J’avais rencontré le ministre allemand lors de leur grande réforme de la santé parce qu’ils ont les mêmes problèmes que nous de déprises en zone rurale. Pendant mes trois mois au ministère, j’ai souvent répété que l’organisation de la santé est une question d’aménagement du territoire. Il faut parler de service public, d’implantation des structures de santé qu’on ne peut pas dissocier de toutes les réflexions d’aménagement du territoire qu’ont les élus que ce soit dans les schémas de cohérence territoriale, les PLUI, etc… Donc je crois que c’est essentiel que les choses soient travaillées à l’échelle des ARS car les territoires sont divers. En Nouvelle-Aquitaine, de la Creuse jusqu’aux Pyrénées Atlantiques, les besoins sont très différents. C’est un vrai sujet d’aménagement du territoire.
Même si un afflux de jeunes diplômés est attendu à partir de 2030, nous sommes encore dans une période creuse. Or aujourd’hui, environ 20% des médecins retraités restent actifs mais ne bénéficient plus de l’exonération des cotisations sociales prévue en 2024. Ne pourrait-on pas envisager de trouver une alternative pour ces médecins engagés en leur accordant par exemple des droits de retraite supplémentaires sur un modèle similaire à celui des militaires retraités ?

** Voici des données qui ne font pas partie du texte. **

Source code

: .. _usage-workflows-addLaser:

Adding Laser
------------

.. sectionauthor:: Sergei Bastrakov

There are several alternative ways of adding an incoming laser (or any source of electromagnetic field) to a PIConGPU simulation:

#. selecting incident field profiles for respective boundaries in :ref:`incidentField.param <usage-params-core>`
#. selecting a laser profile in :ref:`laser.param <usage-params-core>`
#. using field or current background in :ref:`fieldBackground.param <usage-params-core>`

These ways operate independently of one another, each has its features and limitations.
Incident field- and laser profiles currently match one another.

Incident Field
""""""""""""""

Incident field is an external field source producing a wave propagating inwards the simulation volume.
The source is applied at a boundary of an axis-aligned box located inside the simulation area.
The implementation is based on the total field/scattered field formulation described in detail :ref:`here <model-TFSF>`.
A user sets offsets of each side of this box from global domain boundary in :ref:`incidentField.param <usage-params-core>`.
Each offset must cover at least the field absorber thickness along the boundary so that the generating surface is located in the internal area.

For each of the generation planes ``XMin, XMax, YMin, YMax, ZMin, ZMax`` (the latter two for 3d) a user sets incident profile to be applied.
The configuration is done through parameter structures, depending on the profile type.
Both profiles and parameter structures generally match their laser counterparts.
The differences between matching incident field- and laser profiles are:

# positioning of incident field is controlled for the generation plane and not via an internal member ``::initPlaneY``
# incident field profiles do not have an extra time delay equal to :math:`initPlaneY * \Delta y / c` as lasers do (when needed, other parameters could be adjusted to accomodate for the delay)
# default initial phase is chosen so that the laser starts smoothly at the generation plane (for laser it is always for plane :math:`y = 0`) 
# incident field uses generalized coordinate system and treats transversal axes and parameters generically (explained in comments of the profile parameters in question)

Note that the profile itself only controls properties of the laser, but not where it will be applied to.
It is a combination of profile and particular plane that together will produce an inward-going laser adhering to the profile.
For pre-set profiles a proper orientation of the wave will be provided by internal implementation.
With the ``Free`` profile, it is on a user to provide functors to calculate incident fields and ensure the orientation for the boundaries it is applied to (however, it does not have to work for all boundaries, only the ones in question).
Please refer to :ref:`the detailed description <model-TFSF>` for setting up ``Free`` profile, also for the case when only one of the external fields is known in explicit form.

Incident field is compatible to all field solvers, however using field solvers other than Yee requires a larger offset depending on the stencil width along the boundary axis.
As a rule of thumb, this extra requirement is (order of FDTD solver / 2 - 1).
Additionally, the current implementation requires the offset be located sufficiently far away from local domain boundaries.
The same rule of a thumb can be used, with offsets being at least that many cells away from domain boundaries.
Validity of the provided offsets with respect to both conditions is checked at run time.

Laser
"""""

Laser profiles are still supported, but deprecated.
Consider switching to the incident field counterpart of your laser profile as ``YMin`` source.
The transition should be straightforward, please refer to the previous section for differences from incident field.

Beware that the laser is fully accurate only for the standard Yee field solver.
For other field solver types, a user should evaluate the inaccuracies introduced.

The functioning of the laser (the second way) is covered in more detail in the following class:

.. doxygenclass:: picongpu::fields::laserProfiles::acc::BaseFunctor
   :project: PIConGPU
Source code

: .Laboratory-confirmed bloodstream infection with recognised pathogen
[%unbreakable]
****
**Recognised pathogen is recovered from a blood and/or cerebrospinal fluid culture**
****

Oui, je trouve cela normal d’encourager le travail des médecins retraités en leur accordant de nouveaux droits. Et je suis prête à soutenir ce genre de mesures. Merci de poser cette question dans le contexte actuel. Une loi va être votée, et comme je le dis souvent aux partenaires comme l’Ordre des médecins, il est important de faire des propositions et de s’organiser pour ne pas subir les décisions. Sinon, la méconnaissance des spécificités de votre exercice au Parlement peut avoir des conséquences.
Interview réalisée par Didier SIMON, Emmanuel BATAILLE et Eloïse BAJOU
Qu’en pense l’URPS ?
Nous constatons à la lecture de cet interview que les médecins libéraux ont toujours du mal à se faire comprendre et que les politiques, s’ils sont toujours en attente de nos idées, peinent à les appliquer.
Cela montre toutes les difficultés à réformer un système de soins dans un mode de fonctionnement technocratique.
Nous pouvons être inquiets devant les choix politiques qui sont faits (proposition de loi, politique
transpartisane…) sans amélioration de la qualité des soins.
Nous pensons que la déconcentration de l’Etat ne doit pas être déléguée aux seules ARS, mais en gestion coordonnée avec les acteurs dans le cadre d’une amélioration de la démocratie sanitaire qui nécessite des moyens financiers et techniques.